Find every line in the items below that contains the string "cause", treating uppercase and lowercase as different, and copy each of those lines.

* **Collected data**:
-------

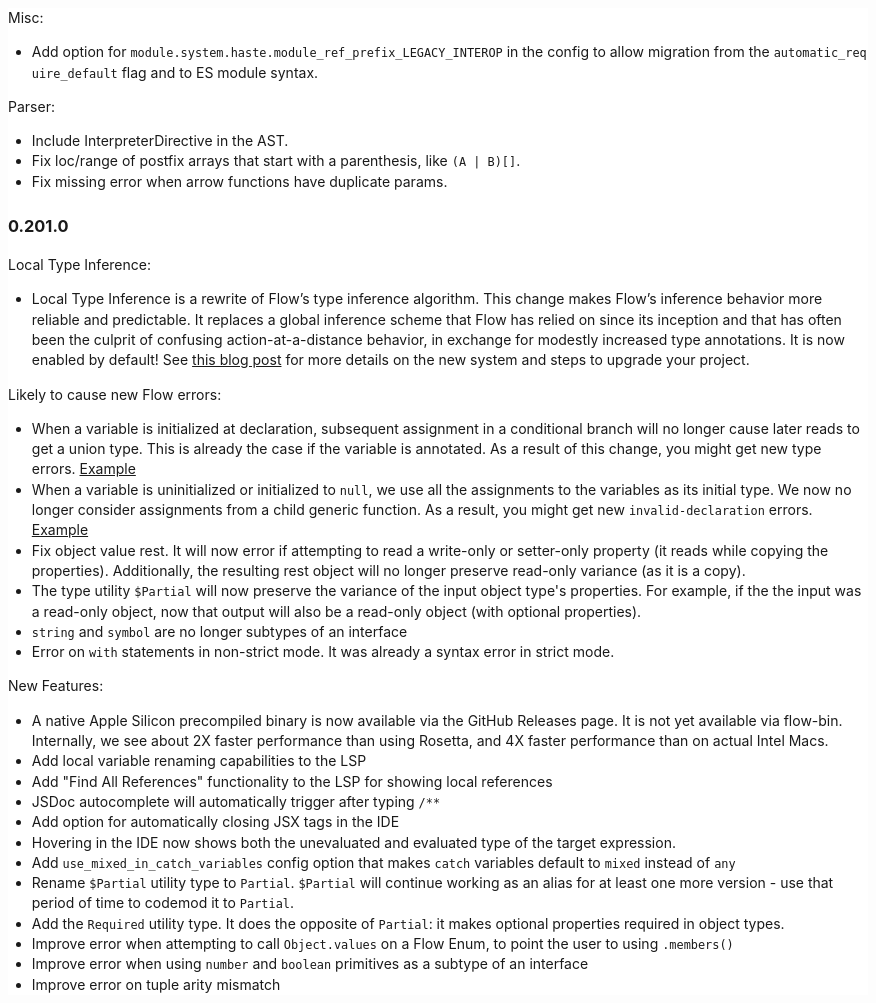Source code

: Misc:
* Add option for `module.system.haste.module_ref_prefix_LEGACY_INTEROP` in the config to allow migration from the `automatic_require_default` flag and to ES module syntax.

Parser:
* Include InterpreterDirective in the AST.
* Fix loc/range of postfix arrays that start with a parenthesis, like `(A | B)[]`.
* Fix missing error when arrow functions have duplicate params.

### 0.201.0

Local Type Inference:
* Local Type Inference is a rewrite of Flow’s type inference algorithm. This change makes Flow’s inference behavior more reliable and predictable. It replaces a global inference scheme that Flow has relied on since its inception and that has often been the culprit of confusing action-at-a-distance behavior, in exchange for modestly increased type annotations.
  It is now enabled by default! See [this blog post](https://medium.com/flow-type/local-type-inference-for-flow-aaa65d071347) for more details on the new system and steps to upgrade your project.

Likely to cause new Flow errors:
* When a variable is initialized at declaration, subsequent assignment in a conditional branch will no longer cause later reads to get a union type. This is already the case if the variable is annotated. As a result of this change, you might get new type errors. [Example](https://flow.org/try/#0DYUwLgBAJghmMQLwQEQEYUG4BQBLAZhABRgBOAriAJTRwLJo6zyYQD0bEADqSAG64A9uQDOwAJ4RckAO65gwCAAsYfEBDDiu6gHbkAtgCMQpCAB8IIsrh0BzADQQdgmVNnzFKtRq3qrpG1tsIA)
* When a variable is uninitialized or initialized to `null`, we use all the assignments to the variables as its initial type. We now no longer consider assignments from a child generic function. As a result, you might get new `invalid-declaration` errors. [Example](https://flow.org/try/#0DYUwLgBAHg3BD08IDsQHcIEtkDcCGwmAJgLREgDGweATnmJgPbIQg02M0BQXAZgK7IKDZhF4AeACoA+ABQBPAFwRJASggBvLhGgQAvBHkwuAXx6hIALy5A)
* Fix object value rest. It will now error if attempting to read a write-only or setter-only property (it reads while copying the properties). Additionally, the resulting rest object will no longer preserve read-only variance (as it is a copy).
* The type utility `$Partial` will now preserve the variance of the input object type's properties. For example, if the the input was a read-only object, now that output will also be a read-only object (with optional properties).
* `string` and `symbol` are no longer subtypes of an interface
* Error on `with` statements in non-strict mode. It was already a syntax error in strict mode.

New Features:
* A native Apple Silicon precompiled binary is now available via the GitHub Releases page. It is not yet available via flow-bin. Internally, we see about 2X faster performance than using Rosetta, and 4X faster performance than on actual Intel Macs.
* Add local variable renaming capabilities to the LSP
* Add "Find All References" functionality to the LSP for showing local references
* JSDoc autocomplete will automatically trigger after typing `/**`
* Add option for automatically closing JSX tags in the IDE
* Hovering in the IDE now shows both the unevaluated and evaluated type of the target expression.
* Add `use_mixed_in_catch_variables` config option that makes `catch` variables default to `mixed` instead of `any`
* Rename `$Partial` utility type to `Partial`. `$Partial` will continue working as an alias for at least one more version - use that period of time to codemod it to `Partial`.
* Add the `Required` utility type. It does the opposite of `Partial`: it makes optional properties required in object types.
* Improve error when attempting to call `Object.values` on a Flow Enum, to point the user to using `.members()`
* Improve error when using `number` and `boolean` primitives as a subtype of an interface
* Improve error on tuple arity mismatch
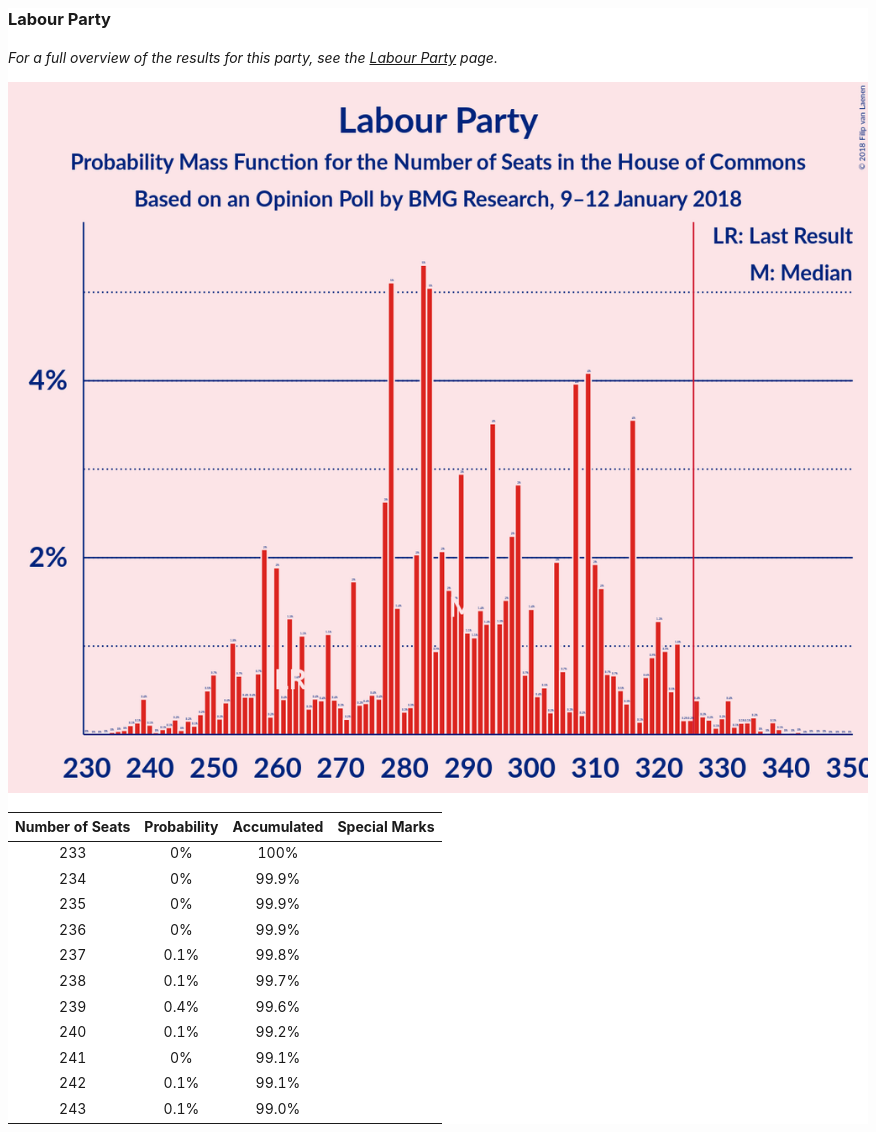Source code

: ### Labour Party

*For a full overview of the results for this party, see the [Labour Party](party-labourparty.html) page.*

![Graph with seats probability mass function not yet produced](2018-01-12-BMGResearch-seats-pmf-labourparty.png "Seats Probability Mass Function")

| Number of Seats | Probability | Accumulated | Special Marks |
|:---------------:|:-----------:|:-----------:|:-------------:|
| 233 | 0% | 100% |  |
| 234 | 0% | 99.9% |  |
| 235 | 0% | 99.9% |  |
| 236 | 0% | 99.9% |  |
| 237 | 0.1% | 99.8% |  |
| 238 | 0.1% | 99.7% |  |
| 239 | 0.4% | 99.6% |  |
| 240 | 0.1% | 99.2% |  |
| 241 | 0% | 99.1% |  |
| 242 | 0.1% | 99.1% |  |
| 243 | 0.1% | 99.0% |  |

-------

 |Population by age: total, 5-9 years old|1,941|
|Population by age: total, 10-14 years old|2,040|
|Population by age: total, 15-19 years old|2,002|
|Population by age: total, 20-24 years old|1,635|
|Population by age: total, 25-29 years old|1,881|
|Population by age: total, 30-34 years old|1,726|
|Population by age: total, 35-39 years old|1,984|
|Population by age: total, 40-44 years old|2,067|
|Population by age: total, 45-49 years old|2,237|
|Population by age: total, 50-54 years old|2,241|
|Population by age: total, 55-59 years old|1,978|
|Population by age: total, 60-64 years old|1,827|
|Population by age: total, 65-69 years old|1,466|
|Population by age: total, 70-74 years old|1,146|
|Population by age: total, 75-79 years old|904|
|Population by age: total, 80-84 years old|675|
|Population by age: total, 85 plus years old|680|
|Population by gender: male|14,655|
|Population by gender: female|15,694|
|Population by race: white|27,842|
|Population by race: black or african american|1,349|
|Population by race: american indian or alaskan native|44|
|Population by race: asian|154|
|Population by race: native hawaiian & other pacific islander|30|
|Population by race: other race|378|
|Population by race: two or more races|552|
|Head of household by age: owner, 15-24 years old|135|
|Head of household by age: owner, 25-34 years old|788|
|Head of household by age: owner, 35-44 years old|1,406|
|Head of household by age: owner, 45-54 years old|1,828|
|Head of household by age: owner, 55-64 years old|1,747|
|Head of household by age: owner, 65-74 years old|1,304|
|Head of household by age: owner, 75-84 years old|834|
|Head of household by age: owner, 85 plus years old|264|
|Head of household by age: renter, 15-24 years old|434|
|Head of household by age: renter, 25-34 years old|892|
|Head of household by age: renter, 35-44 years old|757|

-------

* **The answer**:
Likely to cause new Flow errors:
* When a variable is initialized at declaration, subsequent assignment in a conditional branch will no longer cause later reads to get a union type. This is already the case if the variable is annotated. As a result of this change, you might get new type errors. [Example](https://flow.org/try/#0DYUwLgBAJghmMQLwQEQEYUG4BQBLAZhABRgBOAriAJTRwLJo6zyYQD0bEADqSAG64A9uQDOwAJ4RckAO65gwCAAsYfEBDDiu6gHbkAtgCMQpCAB8IIsrh0BzADQQdgmVNnzFKtRq3qrpG1tsIA)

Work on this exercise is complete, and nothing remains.